AI Agent Integration
AI coding agents work at the code level. They read files, make changes, and reason about whether those changes are correct, but they have no way to verify how the UI actually behaves. For that, you need a browser.
letsrunit gives the agent a real Chromium browser it can control through a set of MCP tools. The agent navigates to a page, interacts with elements, and checks what the browser renders. When a step fails, it can read the DOM to understand why, adjust the locator or the step, and try again. It is not running a fixed script. It is iterating the same way a developer would when testing manually.
This is useful on its own as a verification step. The agent finishes implementing something, runs through the flow in a browser, and confirms the result is correct before the task is closed. If the browser shows something unexpected, the agent finds out now rather than later.
The session also produces a .feature file that gets committed to the repository and runs in CI on every subsequent build. This means browser testing becomes part of how the agent finishes a task, not a separate activity. Fixing a bug includes verifying the fix in the browser. Adding a feature includes running the end-to-end flow. If a later change breaks the same flow, the test will catch it.
How it works
The integration has two parts.
The MCP server runs a real browser and exposes it as tools the agent can call: start a session, run Gherkin steps, take screenshots, read the DOM, evaluate JavaScript. When a step fails, the agent reaches for letsrunit_snapshot to inspect the relevant DOM subtree, adjusts its approach, and retries without surfacing the failure to you unless it genuinely can't recover.

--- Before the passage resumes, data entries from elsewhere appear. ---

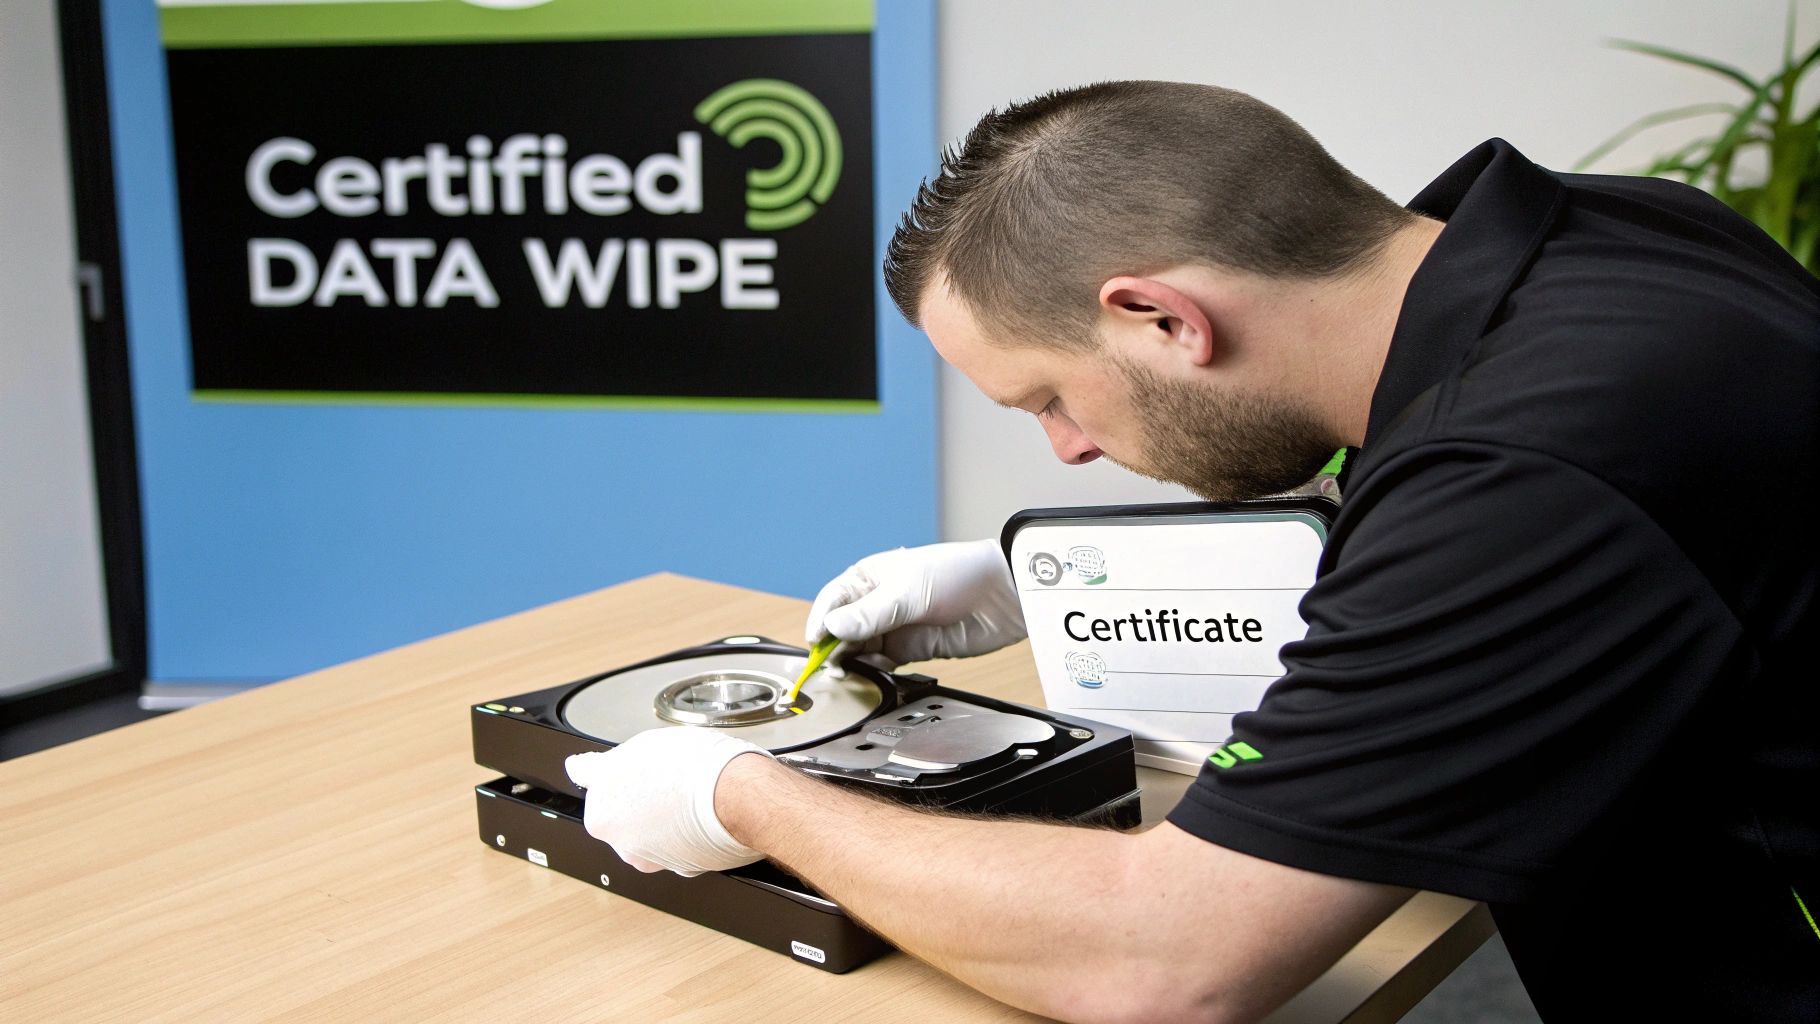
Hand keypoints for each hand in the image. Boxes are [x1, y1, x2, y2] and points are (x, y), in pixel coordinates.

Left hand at [564, 727, 773, 875]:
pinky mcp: (687, 869)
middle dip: (643, 799)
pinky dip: (690, 834)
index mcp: (603, 815)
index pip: (595, 788)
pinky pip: (682, 847)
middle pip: (627, 814)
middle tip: (668, 776)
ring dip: (667, 819)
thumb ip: (603, 764)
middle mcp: (624, 844)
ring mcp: (656, 860)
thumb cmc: (694, 769)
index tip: (608, 773)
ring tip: (691, 793)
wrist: (740, 796)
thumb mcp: (639, 747)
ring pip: (655, 834)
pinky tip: (705, 812)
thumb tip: (580, 767)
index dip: (608, 775)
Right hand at [805, 539, 1026, 670]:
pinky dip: (872, 672)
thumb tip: (833, 628)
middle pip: (842, 629)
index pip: (834, 600)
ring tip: (848, 674)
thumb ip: (871, 614)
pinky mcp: (910, 649)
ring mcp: (893, 627)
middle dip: (833, 647)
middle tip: (829, 666)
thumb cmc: (957, 574)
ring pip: (859, 649)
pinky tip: (870, 676)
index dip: (821, 620)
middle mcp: (877, 602)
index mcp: (870, 577)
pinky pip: (881, 664)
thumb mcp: (908, 591)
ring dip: (851, 662)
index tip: (816, 641)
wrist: (1002, 595)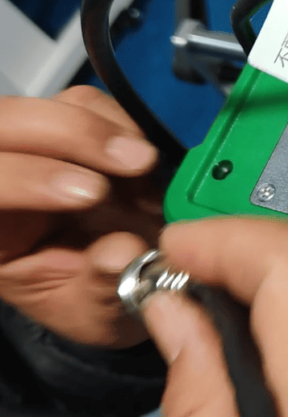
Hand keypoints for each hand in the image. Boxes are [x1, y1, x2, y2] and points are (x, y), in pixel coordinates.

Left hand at [0, 86, 162, 348]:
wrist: (120, 280)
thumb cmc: (92, 299)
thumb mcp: (94, 313)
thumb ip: (103, 287)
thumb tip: (123, 252)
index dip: (26, 179)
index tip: (92, 193)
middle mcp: (1, 177)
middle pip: (3, 126)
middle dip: (69, 134)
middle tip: (135, 163)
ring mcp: (33, 148)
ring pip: (46, 105)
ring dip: (99, 129)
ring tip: (145, 165)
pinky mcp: (68, 127)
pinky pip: (84, 103)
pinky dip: (120, 125)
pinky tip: (142, 163)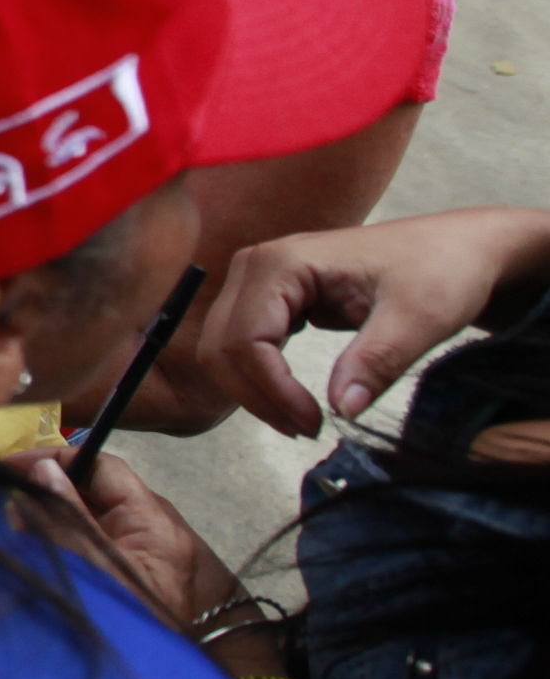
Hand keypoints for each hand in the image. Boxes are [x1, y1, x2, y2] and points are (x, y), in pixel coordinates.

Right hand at [9, 448, 239, 628]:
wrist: (189, 672)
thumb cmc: (144, 623)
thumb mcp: (101, 570)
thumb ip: (69, 521)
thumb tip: (43, 470)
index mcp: (152, 519)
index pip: (102, 466)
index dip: (57, 459)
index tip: (14, 467)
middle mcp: (150, 526)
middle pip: (92, 489)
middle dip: (49, 491)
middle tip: (8, 505)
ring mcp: (142, 549)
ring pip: (88, 516)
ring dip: (51, 518)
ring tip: (16, 531)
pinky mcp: (133, 570)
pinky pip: (93, 541)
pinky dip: (63, 540)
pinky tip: (37, 549)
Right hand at [203, 208, 549, 437]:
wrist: (456, 248)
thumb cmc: (441, 270)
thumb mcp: (419, 318)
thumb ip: (377, 361)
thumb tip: (340, 409)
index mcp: (283, 262)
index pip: (245, 339)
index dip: (273, 391)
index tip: (318, 425)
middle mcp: (257, 264)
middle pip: (221, 346)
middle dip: (256, 396)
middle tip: (308, 430)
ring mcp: (259, 278)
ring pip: (223, 347)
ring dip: (252, 390)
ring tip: (302, 420)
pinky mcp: (271, 295)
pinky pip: (241, 341)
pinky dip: (259, 376)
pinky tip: (294, 396)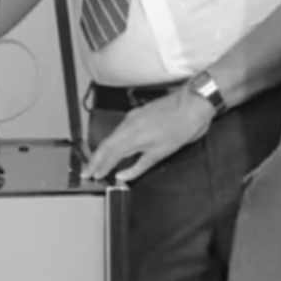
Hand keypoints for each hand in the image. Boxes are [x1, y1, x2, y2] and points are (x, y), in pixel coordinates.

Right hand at [83, 92, 215, 183]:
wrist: (193, 104)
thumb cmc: (182, 126)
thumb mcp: (160, 153)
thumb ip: (139, 166)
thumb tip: (124, 175)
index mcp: (132, 136)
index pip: (109, 155)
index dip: (99, 167)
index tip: (93, 176)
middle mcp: (128, 125)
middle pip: (105, 145)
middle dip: (95, 160)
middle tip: (87, 171)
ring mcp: (132, 117)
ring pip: (111, 136)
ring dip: (103, 150)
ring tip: (98, 162)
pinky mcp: (138, 113)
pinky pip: (119, 129)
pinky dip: (113, 140)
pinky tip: (115, 146)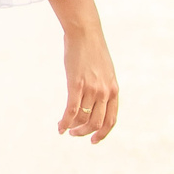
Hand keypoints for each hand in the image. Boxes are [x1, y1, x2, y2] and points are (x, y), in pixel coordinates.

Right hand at [50, 0, 118, 142]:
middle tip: (75, 134)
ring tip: (65, 129)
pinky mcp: (77, 84)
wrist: (85, 33)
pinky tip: (60, 126)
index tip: (93, 140)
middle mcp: (105, 92)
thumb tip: (94, 101)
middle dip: (84, 133)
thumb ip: (102, 87)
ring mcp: (91, 88)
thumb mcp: (104, 71)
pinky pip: (71, 110)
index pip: (111, 120)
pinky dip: (65, 122)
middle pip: (96, 123)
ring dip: (73, 128)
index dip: (102, 133)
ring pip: (82, 118)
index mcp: (113, 90)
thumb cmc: (92, 50)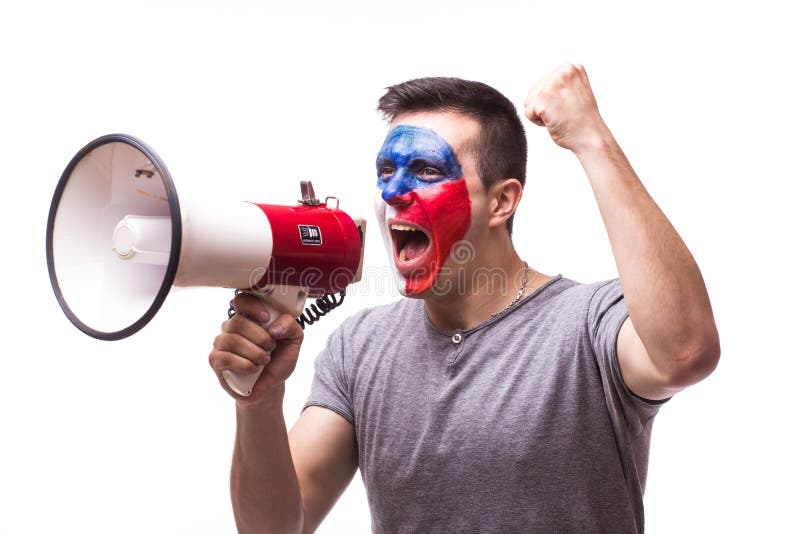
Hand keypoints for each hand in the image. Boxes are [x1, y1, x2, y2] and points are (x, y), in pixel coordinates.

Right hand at [209, 292, 303, 406]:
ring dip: (255, 353)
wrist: (272, 384)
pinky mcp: (215, 360)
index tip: (266, 318)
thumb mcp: (294, 340)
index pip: (242, 300)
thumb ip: (290, 326)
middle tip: (271, 348)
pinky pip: (225, 357)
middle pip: (238, 322)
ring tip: (264, 360)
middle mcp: (232, 326)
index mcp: (249, 317)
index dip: (252, 306)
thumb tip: (274, 327)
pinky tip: (253, 369)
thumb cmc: (279, 358)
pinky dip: (244, 364)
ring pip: (232, 341)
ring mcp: (221, 342)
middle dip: (260, 338)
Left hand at [524, 63, 609, 152]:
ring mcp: (551, 85)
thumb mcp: (575, 90)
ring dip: (540, 112)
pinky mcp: (542, 100)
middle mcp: (561, 72)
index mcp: (570, 68)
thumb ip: (560, 83)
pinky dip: (537, 121)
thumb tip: (541, 84)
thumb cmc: (583, 118)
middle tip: (563, 112)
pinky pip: (528, 112)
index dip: (552, 98)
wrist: (590, 136)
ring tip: (559, 116)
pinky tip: (553, 122)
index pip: (544, 82)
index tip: (567, 104)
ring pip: (529, 100)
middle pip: (534, 90)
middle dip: (544, 104)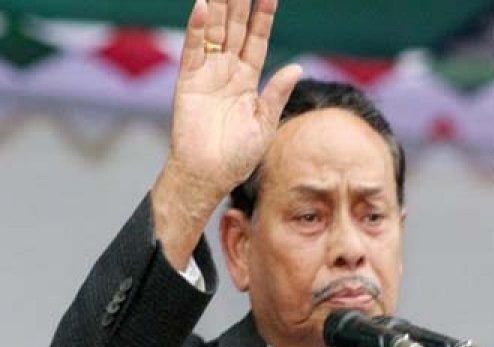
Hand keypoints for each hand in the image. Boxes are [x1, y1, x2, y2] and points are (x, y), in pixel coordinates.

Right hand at [171, 0, 301, 193]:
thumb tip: (297, 67)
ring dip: (219, 8)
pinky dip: (196, 29)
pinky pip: (193, 50)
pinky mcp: (188, 82)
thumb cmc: (238, 156)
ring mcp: (207, 75)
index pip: (257, 41)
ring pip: (214, 33)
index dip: (263, 18)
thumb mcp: (265, 124)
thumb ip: (276, 94)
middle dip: (240, 4)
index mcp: (248, 81)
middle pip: (235, 30)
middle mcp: (227, 73)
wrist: (208, 175)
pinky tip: (202, 6)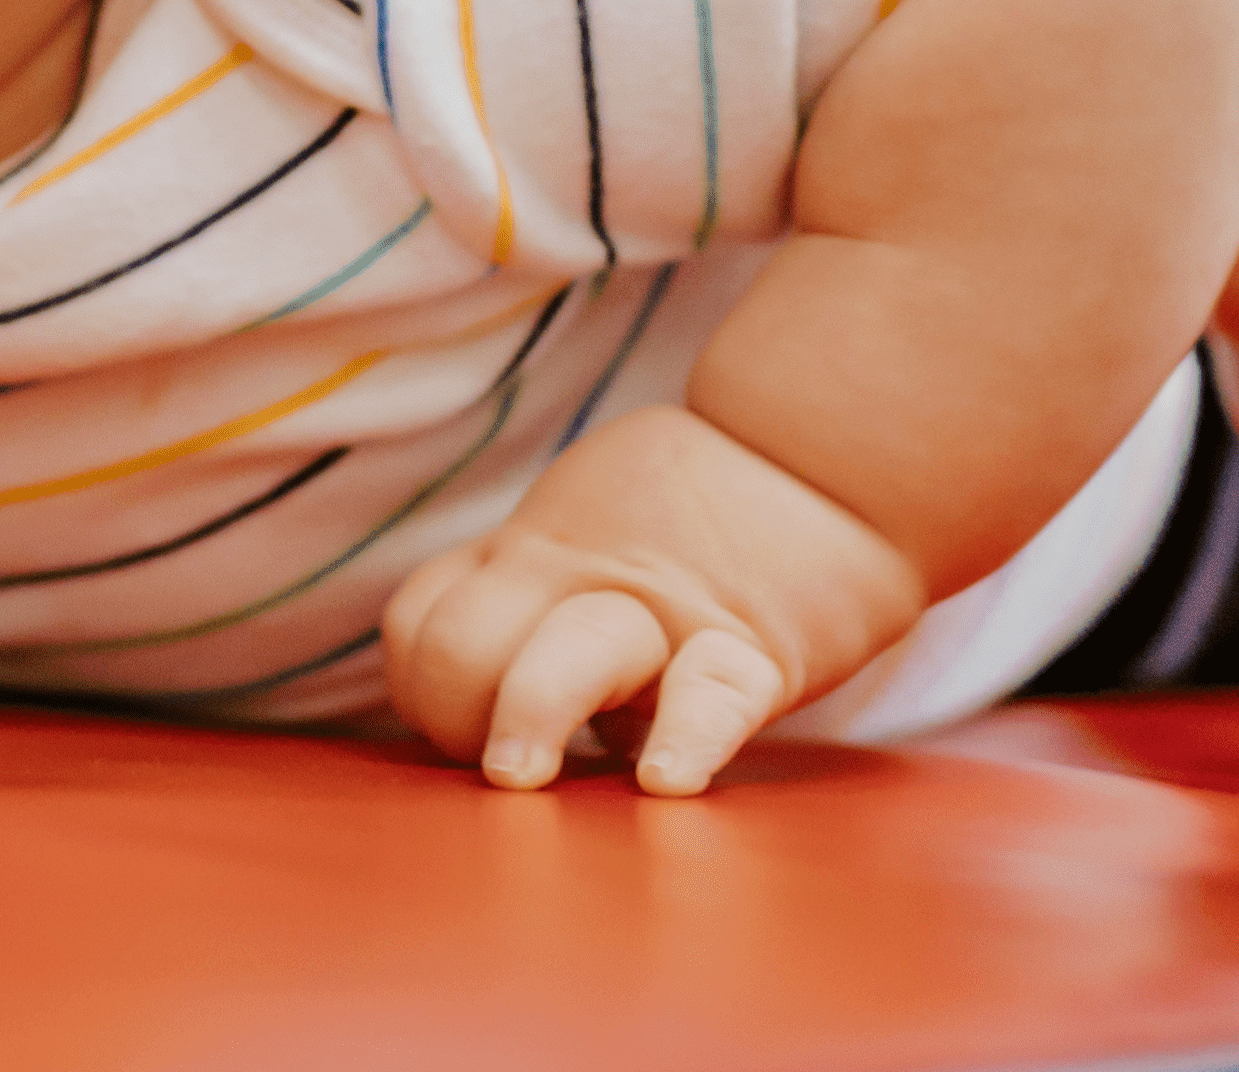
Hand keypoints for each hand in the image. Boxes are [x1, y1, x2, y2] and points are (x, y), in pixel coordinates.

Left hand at [383, 405, 928, 795]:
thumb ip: (523, 596)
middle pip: (464, 647)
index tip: (455, 727)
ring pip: (563, 658)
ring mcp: (666, 612)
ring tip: (523, 774)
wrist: (822, 458)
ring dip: (530, 716)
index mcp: (530, 558)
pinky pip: (710, 694)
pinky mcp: (759, 649)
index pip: (421, 622)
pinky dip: (685, 737)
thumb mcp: (577, 531)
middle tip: (503, 765)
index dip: (417, 687)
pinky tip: (665, 780)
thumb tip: (470, 700)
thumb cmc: (683, 517)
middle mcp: (580, 582)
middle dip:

The skill is a context document that gives the agent deep knowledge of letsrunit: the full step library, the locator language, how to handle edge cases, when to use a snapshot vs a screenshot vs raw JavaScript. Without it, the agent can call the tools but won't know how to use them well. With it, it writes correct Gherkin from the start and handles failures on its own.
Setup
The letsrunit plugin installs both the MCP server and the skill automatically. Run inside Claude Code:
/plugin marketplace add letsrunit-hq/agent
/plugin install letsrunit@letsrunit
That's it. On the next conversation, Claude has everything it needs. Just describe what you want tested.
AGENTS.md
Add the following to your AGENTS.md or CLAUDE.md to instruct the agent to verify its work with letsrunit and store passing tests as regression tests:
## Browser testing
Use letsrunit to verify any task that changes UI behaviour.
A task is not complete until the relevant flow has been tested in a real browser and passes.
When a scenario passes:
- Save it as a `.feature` file under `/features`
- Include it in the commit
- These files run in CI as regression tests for future changes
Only keep scenarios that cover flows that could plausibly break from an unrelated change. Skip trivial or redundant ones.
Try Test-Driven Development for better results
For a more structured approach, you can instruct the agent to write scenarios before implementing. See Test-Driven Development for instructions to use instead of the ones above.
letsrunit vs Playwright MCP
Playwright MCP is commonly used to verify that a new feature works before marking a task complete. letsrunit is a better choice for this, for one reason: the output.
A Playwright MCP session ends when the conversation ends. The agent clicked through the flow, things looked correct, and now there is no record of any of it. A letsrunit session ends with a .feature file that gets committed, runs in CI, and will catch any future change that breaks the same flow. The verification work is the same. The outcome is fundamentally different.
The abstraction level also matters. Playwright MCP exposes raw browser primitives: browser_click, browser_fill_form, browser_navigate. These are automation tools: you're scripting the browser. letsrunit steps describe behaviour: I click button "Sign in", The page contains text "Dashboard". The resulting .feature file communicates what the application is supposed to do, not how the automation was written. It is readable by anyone on the team and reviewable in a pull request.
Locator resolution is also handled. Finding the right element (by label text, role, visible text, or a combination) is something letsrunit's step library does for you. With Playwright MCP, the agent writes selectors and handles edge cases itself. With letsrunit, the agent describes what it wants and the library finds it.
Playwright MCP is the right tool for one-off browser automation: scraping, form filling, tasks where no persistent output is needed. For verifying that a feature works, letsrunit produces a better outcome for the same amount of work.